Segment Start: Text for analysis

When Molly T. Marshall became president of Central Baptist Theological Seminary here in 2004, this was the inside joke among board members: “We flipped her the keys to the Titanic.”

No wonder. The American (not Southern) Baptist school, then at 31st and Minnesota in Kansas City, Kansas, was broke, physically falling apart and down to only 78 students.

Marshall, now starting her final academic year before retiring, recalls: “What we faced at the old campus was $17-18 million of deferred maintenance. We faced armed robberies on campus. We faced a dwindling student population with about seven students to one faculty member. That was not sustainable. Our endowment had been basically bled out and it was underwater. If we stay, we probably die. If we move, we have a shot at continuing our mission.”

For starters, the school released four of its 12 full-time faculty members and cut half (eight) of the rest of its staff. It also declared “financial exigency,” a euphemistic term for bankruptcy. Then it began to imagine a new future.

“It was very difficult to think about leaving KCK,” Marshall says. “And I knew that we would get criticism for leaving the urban area. But it was absolutely necessary.”

So in 2006 the campus moved to 6601 Monticello Road in western Shawnee, Kansas, and — with financial help from a family foundation and a going-out-of-business St. Louis church — essentially started over.

“I didn’t really begin to breathe for another year,” Marshall says. “Then we began to gather some momentum in terms of financial support.”

Today Central has been resurrected.

It has 530 students at 11 locations here and outside the U.S. That number includes 140 Korean students at a Dallas location. Their learning is guided from a Korean center at the Shawnee campus. In addition, the school runs a Doctor of Ministry degree program in collaboration with the Myanmar Institute of Theology in the country formerly known as Burma.

The full-time faculty now is 14 with more than 120 supplemental teachers. And Central isn’t broke.

How did all this happen?

“When I became president, I became very attentive to the fact that we were going to have to rework this school,” Marshall explains. “It will take money and it will take new friends. So I set out to do that, to tell a story of resurrection. But with resurrection, some things have to die.

“Residential theological education had to die for us. Chapel three times a week had to die. Every class face-to-face, every class during the day when it’s easier for professors to teach rather than at night required a death of professorial preference.”

So now there are evening and weekend classes and what the school calls “technologically enhanced” (online) learning, which Marshall insists are “not correspondence courses.”

In this renewal process, Marshall picked up many skills (such as fund-raising) that she didn’t have when she became president.

Segment End: Text for analysis

## Your task
Edit the seminary article between "The full-time faculty" and "have to die.", inclusive, so that "supplemental teachers" becomes "adjunct instructors", and give the revised passage.

Segment Start: Source data

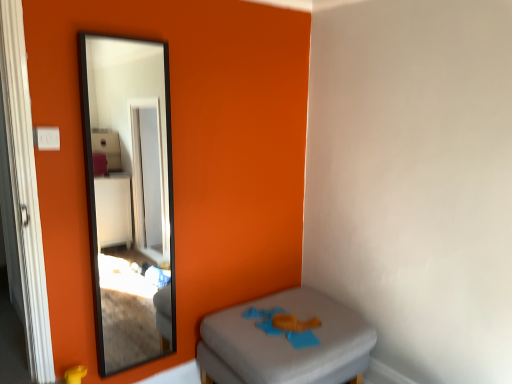
Question: From the image's perspective, is black glass mirror at upper left positioned above or below gray fabric ottoman at lower right?

Choices:
 (A) below
 (B) above

Answer: (B)

Question: Is black glass mirror at upper left in front of or behind gray fabric ottoman at lower right in the image?

Choices:
 (A) front
 (B) behind

Answer: (A)

Question: Which is correct: black glass mirror at upper left is inside gray fabric ottoman at lower right, or outside of it?

Choices:
 (A) outside
 (B) inside

Answer: (A)

Question: Is point (358, 322) positioned closer to the camera than point (124, 99)?

Choices:
 (A) closer
 (B) farther

Answer: (A)

Question: From a real-world perspective, is gray fabric ottoman at lower right above or below black glass mirror at upper left?

Choices:
 (A) below
 (B) above

Answer: (A)

Question: From the image's perspective, is gray fabric ottoman at lower right above or below black glass mirror at upper left?

Choices:
 (A) below
 (B) above

Answer: (A)

Question: Choose the correct answer: Is gray fabric ottoman at lower right inside black glass mirror at upper left or outside it?

Choices:
 (A) outside
 (B) inside

Answer: (A)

Segment End: Source data

## Solution
The full-time faculty now is 14 with more than 120 adjunct instructors. And Central isn’t broke.

How did all this happen?

“When I became president, I became very attentive to the fact that we were going to have to rework this school,” Marshall explains. “It will take money and it will take new friends. So I set out to do that, to tell a story of resurrection. But with resurrection, some things have to die.